Unfair Labour Practice as defined by the LRA
Unfair Labour Practice denotes any unfair treatment in the workplace between an employer and an employee involving:
a) The unfair suspension of an employee or any other unfair disciplinary dismissal in respect of an employee;
b) Unfair conduct by the employer relating to the promotion, demotion, probation (excluding disputes about dismissals for a reason relating to probation) or training of an employee or relating to the provision of benefits to an employee;
c) A failure or refusal by an employer to reinstate or re-employ a former employee in terms of any agreement; and
d) An occupational detriment, other than dismissal, in contravention of the Protected Disclosure Act, 2000 (Act No. 26 of 2000), on account of the employee having made a protected disclosure defined in the Act.
An employee must validate that the unfair act falls within the definition of an unfair labour practice.

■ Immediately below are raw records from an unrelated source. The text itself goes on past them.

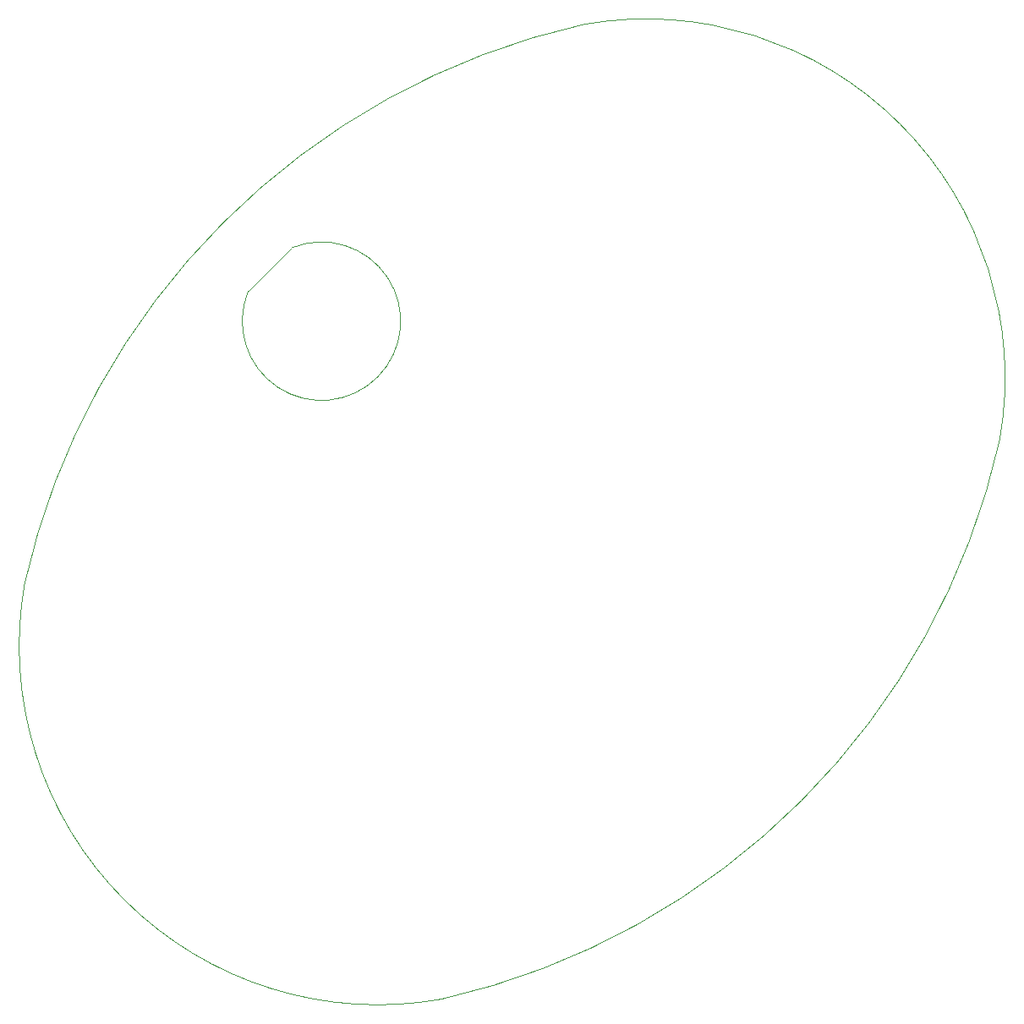
<source format=gbr>
G04 #@! TF.GenerationSoftware,KiCad,Pcbnew,9.0.2*
G04 #@! TF.CreationDate,2025-09-26T14:37:57-04:00*
G04 #@! TF.ProjectId,Trackball,54726163-6b62-4616-9c6c-2e6b69636164,rev?*
G04 #@! TF.SameCoordinates,Original*
G04 #@! TF.FileFunction,Profile,NP*
%FSLAX46Y46*%
G04 Gerber Fmt 4.6, Leading zero omitted, Abs format (unit mm)*
G04 Created by KiCad (PCBNEW 9.0.2) date 2025-09-26 14:37:57*
%MOMM*%
%LPD*%
G01*
G04 APERTURE LIST*
G04 #@! TA.AperFunction,Profile*
%ADD10C,0.050000*%
G04 #@! TD*
G04 APERTURE END LIST*
D10*
X266137835Y-81579488D02*
G75*
G02*
X210242661Y-137591287I-72158631J16113091D01*
G01*
X224536352Y-39982157D02*
G75*
G02*
X266132454Y-81578511I6212405J-35383735D01*
G01*
X168501798Y-95992969D02*
G75*
G02*
X224536351Y-39982157I72146453J-16142475D01*
G01*
X210242660Y-137591288D02*
G75*
G02*
X168501797Y-95992968I-6363961J35355339D01*
G01*
X195251996Y-62355127D02*
X190867934Y-66739189D01*
X195251995Y-62355128D02*
G75*
G02*
X190867936Y-66739188I2969850J-7353909D01*
G01*
M02*

</source>
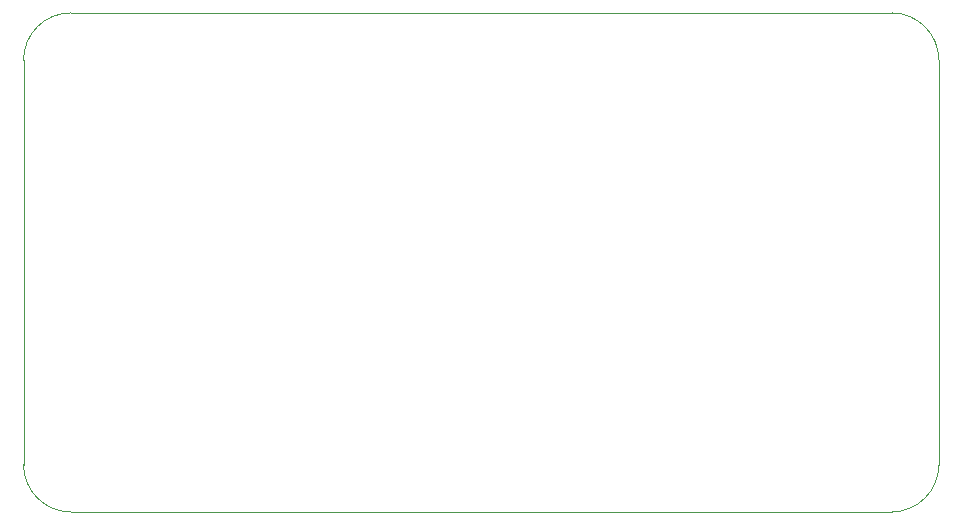
<source format=gko>
%FSLAX46Y46*%
G04 Gerber Fmt 4.6, Leading zero omitted, Abs format (unit mm)*
G04 Created by KiCad (PCBNEW (2014-jul-16 BZR unknown)-product) date Thu 14 Aug 2014 03:55:34 PM CEST*
%MOMM*%
G01*
G04 APERTURE LIST*
%ADD10C,0.020000*%
%ADD11C,0.100000*%
G04 APERTURE END LIST*
D10*
D11*
X91700000Y-12700000D02*
X22200000Y-12700000D01*
X22200000Y-54950000D02*
X91700000Y-54950000D01*
X95700000Y-50950000D02*
X95700000Y-16700000D01*
X18200000Y-16700000D02*
X18200000Y-50950000D01*
X18200000Y-50950000D02*
G75*
G03X22200000Y-54950000I4000000J0D01*
G74*
G01*
X91700000Y-54950000D02*
G75*
G03X95700000Y-50950000I0J4000000D01*
G74*
G01*
X95700000Y-16700000D02*
G75*
G03X91700000Y-12700000I-4000000J0D01*
G74*
G01*
X22200000Y-12700000D02*
G75*
G03X18200000Y-16700000I0J-4000000D01*
G74*
G01*
M02*

</source>
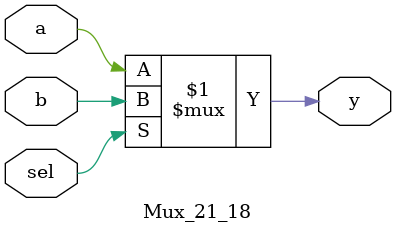
<source format=v>
`timescale 1ns / 1ps
module Mux_21_18(
input sel,a,b,
output y);

assign y=sel?b:a;


endmodule

</source>
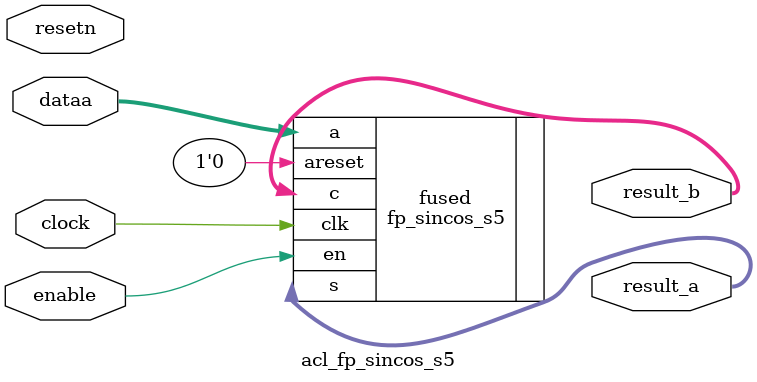
<source format=v>
    


module acl_fp_sincos_s5(clock, resetn, dataa, result_a, result_b, enable);
  input clock, resetn, enable;
  input [31:0] dataa;
  output [31:0] result_a; // sin
  output [31:0] result_b; // cos

  fp_sincos_s5 fused(
    .clk(clock),
    .areset(1'b0),
    .en(enable),
    .a(dataa),
    .s(result_a),
    .c(result_b));
    
endmodule

</source>
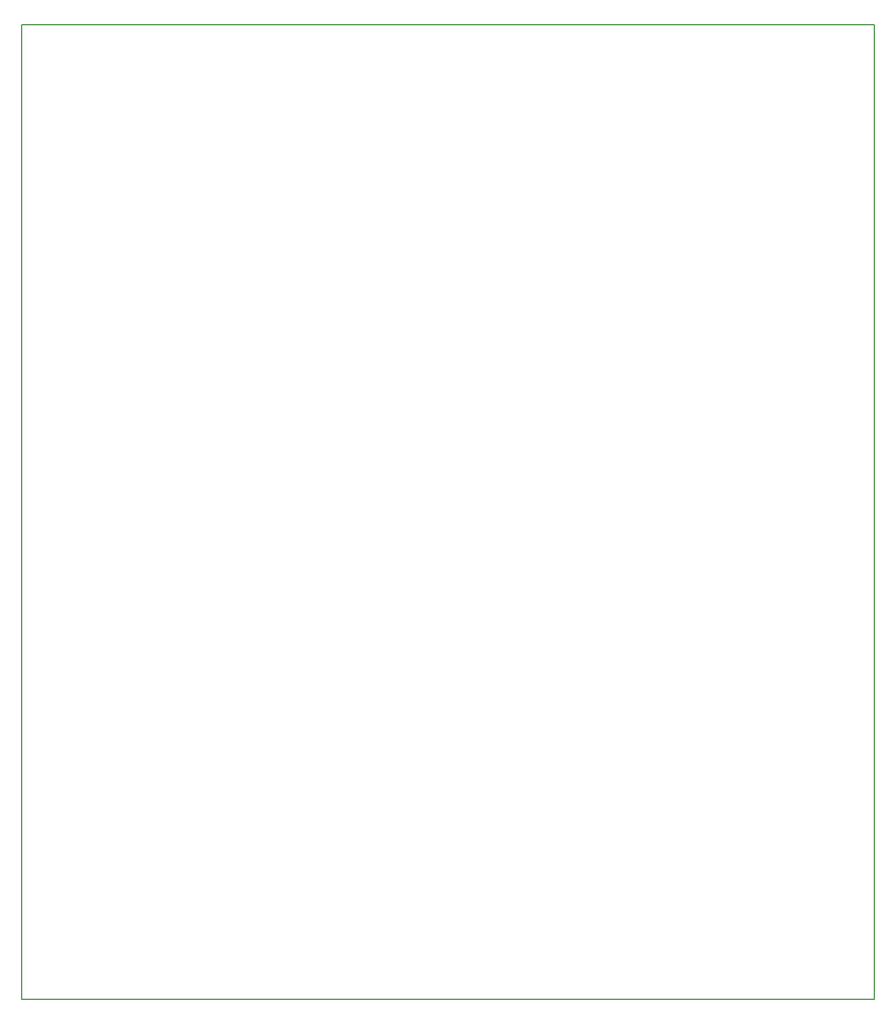
<source format=gbr>
%TF.GenerationSoftware,KiCad,Pcbnew,(5.0.1-3-g963ef8bb5)*%
%TF.CreationDate,2019-03-05T20:33:43+01:00*%
%TF.ProjectId,KaJUSBhub,4B614A5553426875622E6B696361645F,0.1*%
%TF.SameCoordinates,Original*%
%TF.FileFunction,Profile,NP*%
%FSLAX46Y46*%
G04 Gerber Fmt 4.6, Leading zero omitted, Abs format (unit mm)*
G04 Created by KiCad (PCBNEW (5.0.1-3-g963ef8bb5)) date Dienstag, 05. März 2019 um 20:33:43*
%MOMM*%
%LPD*%
G01*
G04 APERTURE LIST*
%ADD10C,0.150000*%
G04 APERTURE END LIST*
D10*
X100000000Y-157000000D02*
X100000000Y-20000000D01*
X220000000Y-157000000D02*
X100000000Y-157000000D01*
X100000000Y-20000000D02*
X220000000Y-20000000D01*
X220000000Y-20000000D02*
X220000000Y-157000000D01*
M02*

</source>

Unfair Labour Practice relating to promotion
Many arguments arise in the workplace regarding promotion to an existing post, perhaps upon retirement or resignation of the existing incumbent, or even to a newly created post.

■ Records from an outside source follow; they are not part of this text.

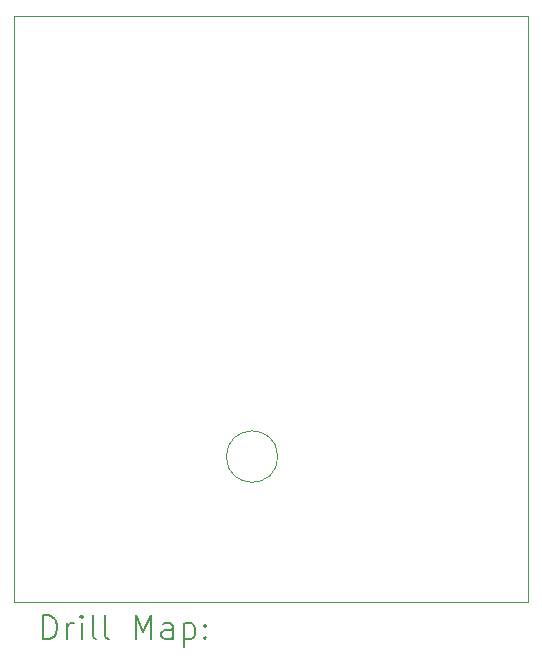
<source format=gbr>
%TF.GenerationSoftware,KiCad,Pcbnew,(6.0.10)*%
%TF.CreationDate,2023-07-27T10:12:43-04:00*%
%TF.ProjectId,reader-daughter,72656164-6572-42d6-9461-756768746572,rev?*%
%TF.SameCoordinates,Original*%
%TF.FileFunction,Drillmap*%
%TF.FilePolarity,Positive*%
%FSLAX45Y45*%
G04 Gerber Fmt 4.5, Leading zero omitted, Abs format (unit mm)*
G04 Created by KiCad (PCBNEW (6.0.10)) date 2023-07-27 10:12:43*
%MOMM*%
%LPD*%
G01*
G04 APERTURE LIST*
%ADD10C,0.100000*%
%ADD11C,0.200000*%
G04 APERTURE END LIST*
D10*
X12897500Y-10940000D02*
G75*
G03*
X12897500Y-10940000I-217500J0D01*
G01*
X10660000Y-7210000D02*
X15020000Y-7210000D01*
X15020000Y-7210000D02*
X15020000Y-12170000D01*
X15020000Y-12170000D02*
X10660000Y-12170000D01*
X10660000Y-12170000D02*
X10660000Y-7210000D01*
D11*
X10912619Y-12485476D02*
X10912619Y-12285476D01*
X10960238Y-12285476D01*
X10988810Y-12295000D01*
X11007857Y-12314048D01*
X11017381Y-12333095D01*
X11026905Y-12371190D01*
X11026905Y-12399762D01*
X11017381Y-12437857D01*
X11007857Y-12456905D01*
X10988810Y-12475952D01*
X10960238Y-12485476D01*
X10912619Y-12485476D01*
X11112619Y-12485476D02*
X11112619Y-12352143D01*
X11112619Y-12390238D02*
X11122143Y-12371190D01*
X11131667Y-12361667D01*
X11150714Y-12352143D01*
X11169762Y-12352143D01*
X11236428Y-12485476D02*
X11236428Y-12352143D01*
X11236428Y-12285476D02*
X11226905Y-12295000D01*
X11236428Y-12304524D01*
X11245952Y-12295000D01*
X11236428Y-12285476D01*
X11236428Y-12304524D01*
X11360238Y-12485476D02*
X11341190Y-12475952D01*
X11331667Y-12456905D01*
X11331667Y-12285476D01*
X11465000Y-12485476D02*
X11445952Y-12475952D01*
X11436428Y-12456905D01*
X11436428Y-12285476D01*
X11693571Y-12485476D02*
X11693571Y-12285476D01*
X11760238Y-12428333D01*
X11826905Y-12285476D01*
X11826905Y-12485476D01*
X12007857Y-12485476D02*
X12007857Y-12380714D01*
X11998333Y-12361667D01*
X11979286Y-12352143D01*
X11941190Y-12352143D01*
X11922143Y-12361667D01*
X12007857Y-12475952D02*
X11988809Y-12485476D01*
X11941190Y-12485476D01*
X11922143Y-12475952D01*
X11912619Y-12456905D01*
X11912619Y-12437857D01*
X11922143Y-12418809D01*
X11941190Y-12409286D01*
X11988809Y-12409286D01*
X12007857Y-12399762D01*
X12103095Y-12352143D02*
X12103095Y-12552143D01*
X12103095Y-12361667D02*
X12122143Y-12352143D01*
X12160238Y-12352143D01*
X12179286Y-12361667D01*
X12188809Y-12371190D01*
X12198333Y-12390238D01*
X12198333Y-12447381D01*
X12188809Y-12466428D01*
X12179286Y-12475952D01*
X12160238Y-12485476D01*
X12122143Y-12485476D01*
X12103095Y-12475952D01*
X12284048Y-12466428D02*
X12293571Y-12475952D01*
X12284048Y-12485476D01*
X12274524Y-12475952D01*
X12284048Y-12466428D01*
X12284048Y-12485476D01*
X12284048Y-12361667D02*
X12293571Y-12371190D01*
X12284048Y-12380714D01*
X12274524Y-12371190D01*
X12284048Y-12361667D01*
X12284048Y-12380714D01*
M02*

</source>
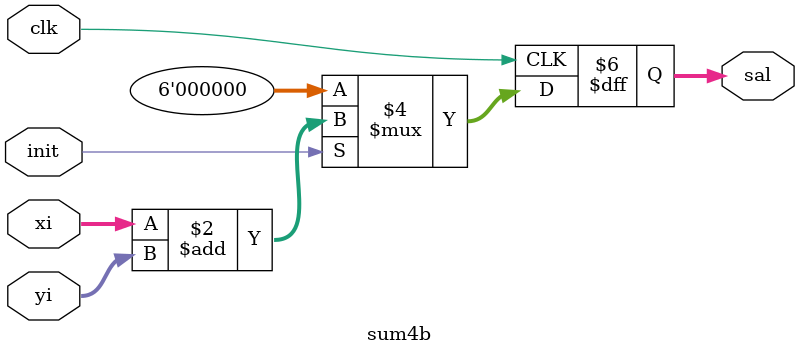
<source format=v>
`timescale 1ns / 1ps

module sum4b(clk, init, xi, yi, sal);

  input clk;
  input init;
  input [2:0] xi;
  input [2:0] yi;
  output reg [5:0] sal;
 
always @(posedge clk) begin
    if(init) sal = xi+yi;
    else sal=0;
end

endmodule

</source>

Most employees are of the opinion that because they are already employed by the employer, or because they are already employed in that particular department, or have a number of years experience in the post just below the vacant post, that they are entitled to be promoted, or that they have an entitlement to receive preference above any other applicants. They often feel therefore that it is unfair practice when the dont get the position
This is not so. An employee does not have any legal entitlement to be promoted to a higher post, therefore it cannot be seen as unfair labour practice. If there are conditions contained in the employment contract regulating promotion, then of course the employee could make a claim in terms of those conditions.
Employers are perfectly free to choose who they will appoint to any vacant post, whether it is a promotion or not. So this should not be seen as unfair practice
For more information contact Bernard Reisner:
W.Tel no.: 021-423-3959
Cell: 082-433-8714
Fax: 021-4232105
E-mail: bernard@capelabour.co.za
Website: www.capelabour.co.za
FAQs
What should I do if I believe I am a victim of unfair labour practice?
If you believe you have experienced unfair labour practice, it is essential to document the incidents and gather any relevant evidence. You may consider discussing the issue with your employer or HR department. If the matter remains unresolved, seeking legal advice or contacting a labour consultant may be beneficial to explore your options.
What is the role of the Protected Disclosure Act in unfair labour practices?
The Protected Disclosure Act safeguards employees who make protected disclosures from occupational detriments. If an employee faces negative consequences for reporting wrongdoing or misconduct, this may constitute an unfair labour practice. Employees are encouraged to understand their rights under this Act to protect themselves.
What should I know about the process of making a claim for unfair labour practice?
When making a claim for unfair labour practice, it is crucial to understand the specific grounds for your claim. Gather evidence, including documentation and witness statements, to support your case. You may need to follow internal grievance procedures before escalating the matter to external bodies or seeking legal action. Consulting with a labour expert can provide guidance throughout this process.
Can an employee claim entitlement to a promotion?
No, employees do not have a legal entitlement to be promoted simply based on their current employment or experience. While many believe they should receive preference for promotions, employers have the discretion to choose candidates for vacant posts. If specific conditions regarding promotions are outlined in an employment contract, employees may have grounds for a claim based on those terms.